Ariadne was the daughter of King Minos of the island of Crete. The Minotaur was actually her half-brother. The god Poseidon caused her mother to become sexually attracted to a bull when King Minos refused to sacrifice this same animal to him. This union between the bull and the Queen created the Minotaur. King Minos threw the creature into a labyrinth and fed it human flesh. Years later, King Minos required the Athenians to send seven virgin girls and seven virgin men to Crete in order to be sacrificed to the Minotaur. Theseus was an Athenian Prince who was fed up with the tyranny. He vowed to kill the beast. Ariadne helped him by supplying a ball of twine, which he used to find his way back out of the maze after he completed his quest. Although she fell in love with Theseus, Ariadne eventually became the wife of the god Dionysus. Some historians believe that Ariadne is the Greek goddess of Crete.

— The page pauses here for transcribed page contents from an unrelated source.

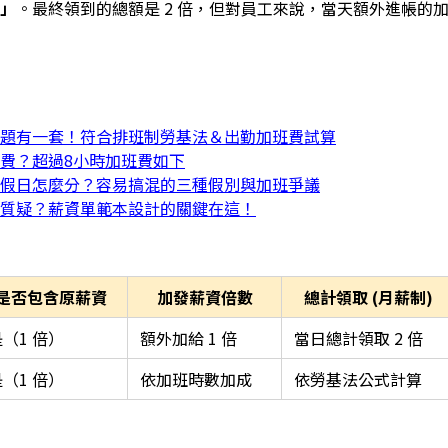
」
。最終領到的總額是 2 倍，但對員工來說，當天額外進帳的加
題有一套！符合排班制勞基法＆出勤加班費試算
費？超過8小時加班費如下
假日怎麼分？容易搞混的三種假別與加班爭議
質疑？薪資單範本設計的關鍵在這！
是否包含原薪資
加發薪資倍數
總計領取 (月薪制)
（1 倍）
額外加給 1 倍
當日總計領取 2 倍
（1 倍）
依加班時數加成
依勞基法公式計算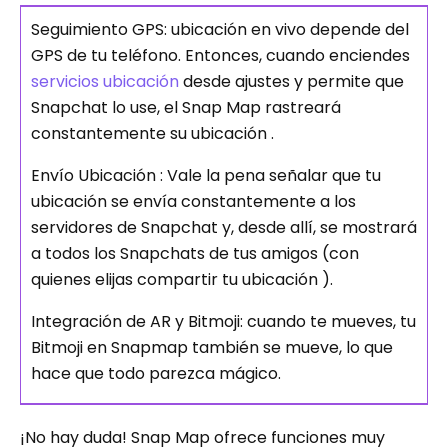
Seguimiento GPS: ubicación en vivo depende del
GPS de tu teléfono. Entonces, cuando enciendes
servicios ubicación
desde ajustes y permite que
Snapchat lo use, el Snap Map rastreará
constantemente su ubicación .
Envío Ubicación : Vale la pena señalar que tu
ubicación se envía constantemente a los
servidores de Snapchat y, desde allí, se mostrará
a todos los Snapchats de tus amigos (con
quienes elijas compartir tu ubicación ).
Integración de AR y Bitmoji: cuando te mueves, tu
Bitmoji en Snapmap también se mueve, lo que
hace que todo parezca mágico.
¡No hay duda! Snap Map ofrece funciones muy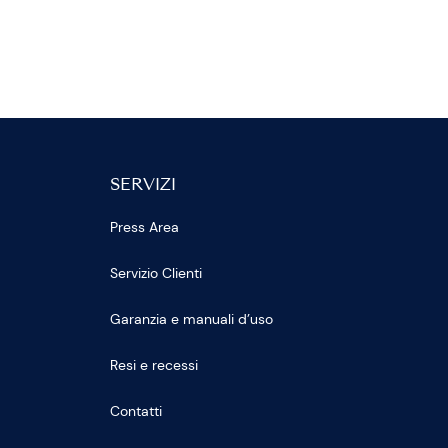
SERVIZI
Press Area
Servizio Clienti
Garanzia e manuali d’uso
Resi e recessi
Contatti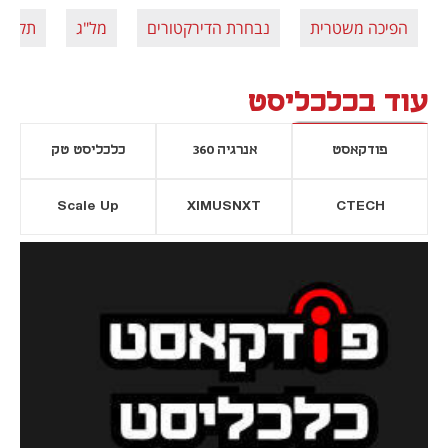
הפיכה משטרית
נבחרת הדירקטורים
מל"ג
תקציב
עוד בכלכליסט
פודקאסט
אנרגיה 360
כלכליסט טק
Scale Up
XIMUSNXT
CTECH
יסייה חדשה
נפתח בכרטיסייה חדשה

Inception was referencing this myth when it created their own Ariadne. She's a clever and creative character who designs the labyrinthine dream world that they inhabit. But there are other Ariadne's in history and literature. An opera about the mythical Ariadne was created by Richard Strauss and Hugo von Hofmannsthal. Aelia Ariadne was the Empress of the Byzantine Empire, who's reign alongside her husband wasn't particularly popular. Agatha Cristie created her famous novelist/amateur detective, who is based on herself, and named her Ariadne Oliver.

If you pay any attention to the links in the sidebar you might have noticed someone with this name writes one of the Pagan blogs. She's not the only one who chose this name, it appears to be a favorite among Neo-Pagans but I wouldn't say it's as common as Raven and Wolf. On the other hand, Ariande has never reached the United States popularity charts, so it's uncommon in that regard.

At first it was a real challenge to get the pronunciation right, so be prepared for that if you use it. But after I got it down, I fell in love with the name. It's a beautiful, magical sounding name and I wish there were more little Ariadne's running around in playgrounds. Maybe the movie will give it a boost.